(CNSNews.com) – Education Secretary Arne Duncan said Wednesday that “cultural hesitation” makes it more difficult for some Hispanic parents to want to enroll their children in public pre-school programs because of their preference for family and friends.
Duncan’s remarks came when asked about pre-school and the Hispanic community at an event to mark the anniversary of Educare of Washington, D.C., a preschool for children from six weeks to five years old.
Educare of Washington, D.C., is part of the Educare Learning Network, which has 18 pre-schools in 12 states.
Duncan and Health and Human Services Secretary Kathleen Sebelius attended the event to urge support for President Barack Obama’s 2014 budget request to double the number of four-year-olds in pre-school nationwide from 1.1 million to 2.2 million over the next decade, the Washington Post reported.
Obama is also proposing $15 million more for infants and toddlers and home visitations, according to Duncan.
“Two different challenges that I think we have to face,” Duncan said. “One that [HHS Secretary] Kathy [Sebelius] talked about is sometimes you have a cultural piece where people are scared to put their kids in more formal care and they prefer, you know, to do the grandmother, the neighbor, whatever.
“And so how we communicate very directly with families and churches and non-profits to make sure if we build it they will come, there’s some work we need to do there,” Duncan said.

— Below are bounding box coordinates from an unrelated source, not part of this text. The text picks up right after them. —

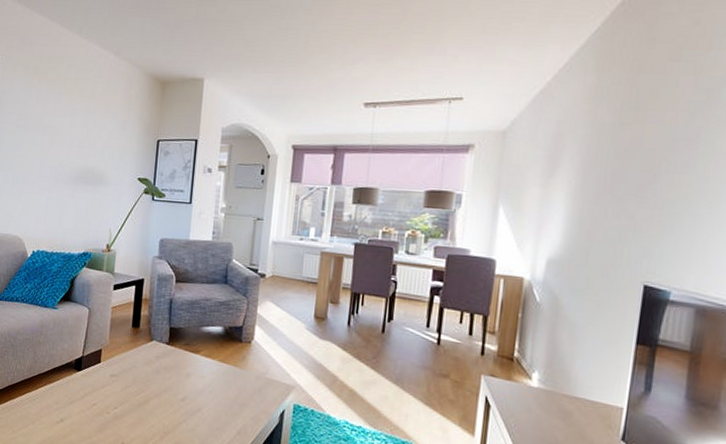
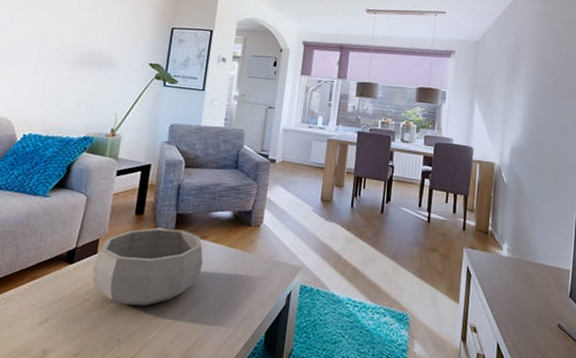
decorative bowl: none [97,340,196,414] -> present [92,227,203,306]

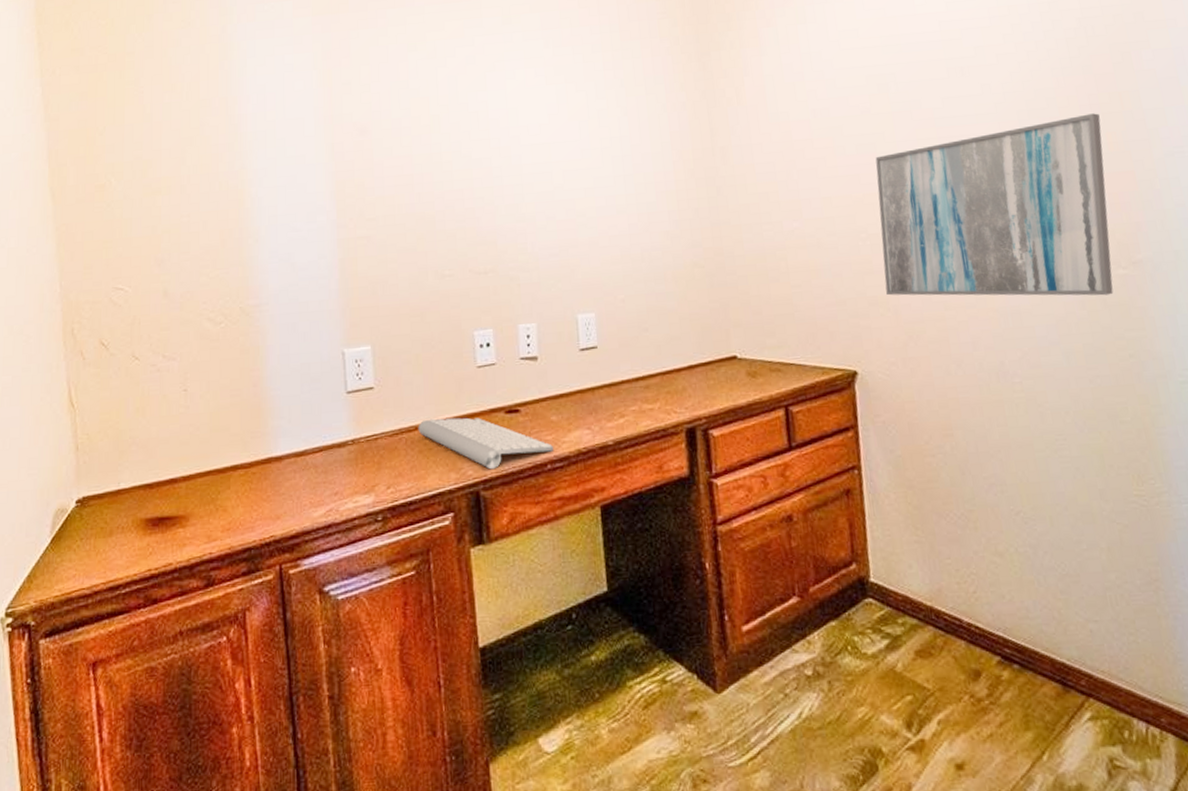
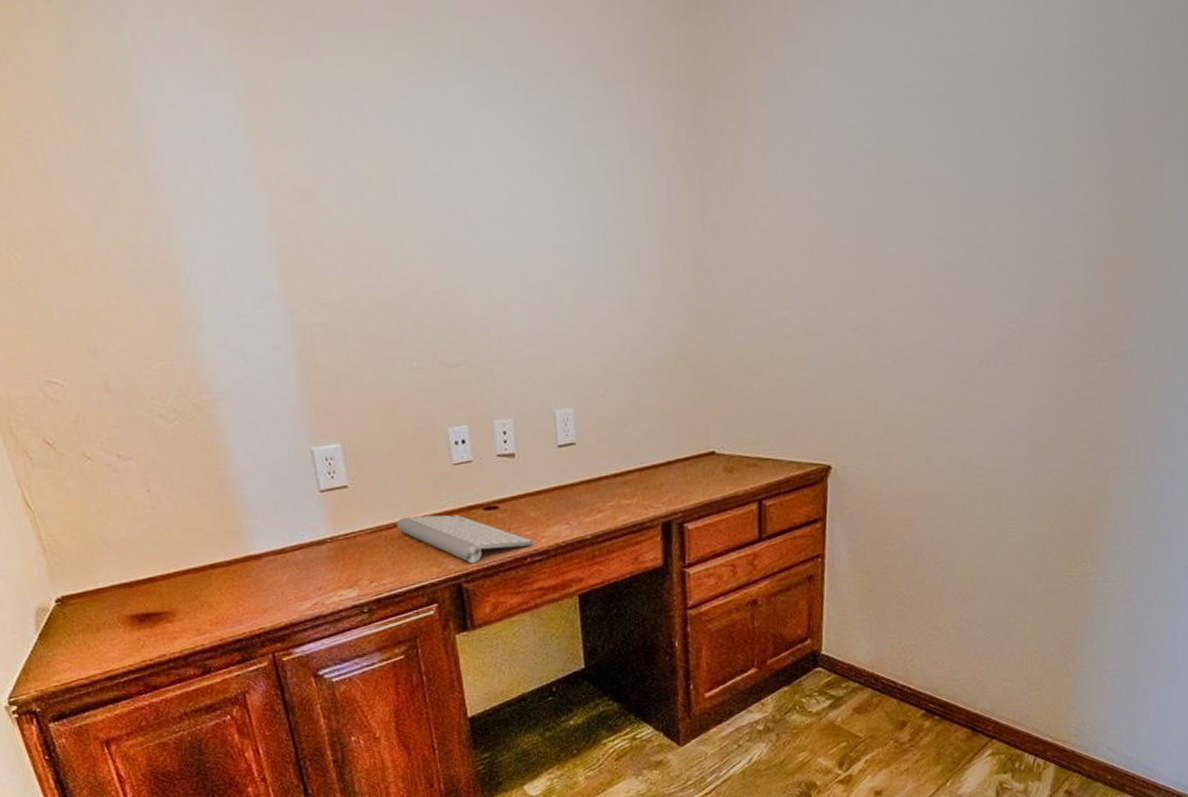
wall art: present [875,113,1114,296] -> none [869,187,1117,390]

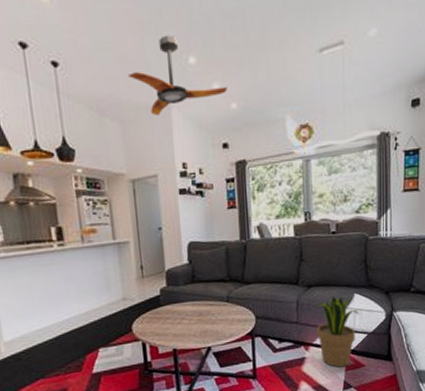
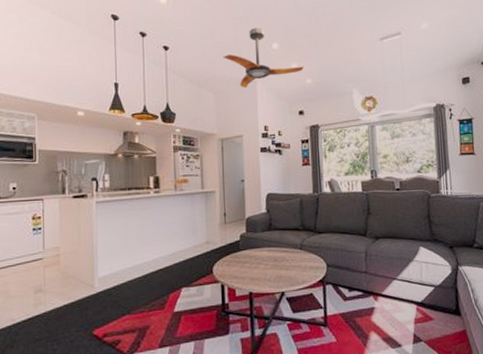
potted plant: present [316,296,360,368] -> none [384,248,426,320]

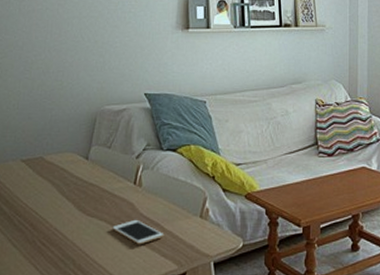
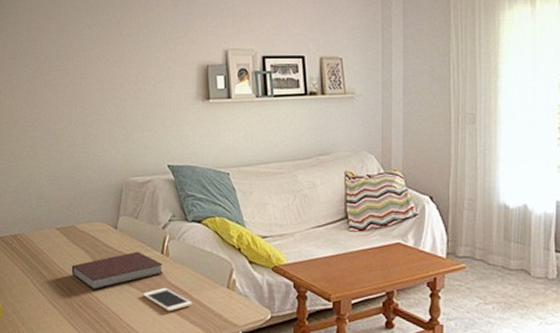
notebook: none [35,182,135,226] -> present [71,251,163,290]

Sebelius said pre-school could make Hispanic children “culturally comfortable” with entering public schools as kindergartners.
“Making sure that families are culturally comfortable with the kind of environments that they’re going to hit at a school level and that they feel welcome, know how to participate and know how to support their kids,” Sebelius said.
Duncan said work was needed on “how we challenge some of the cultural hesitation” of Hispanic parents.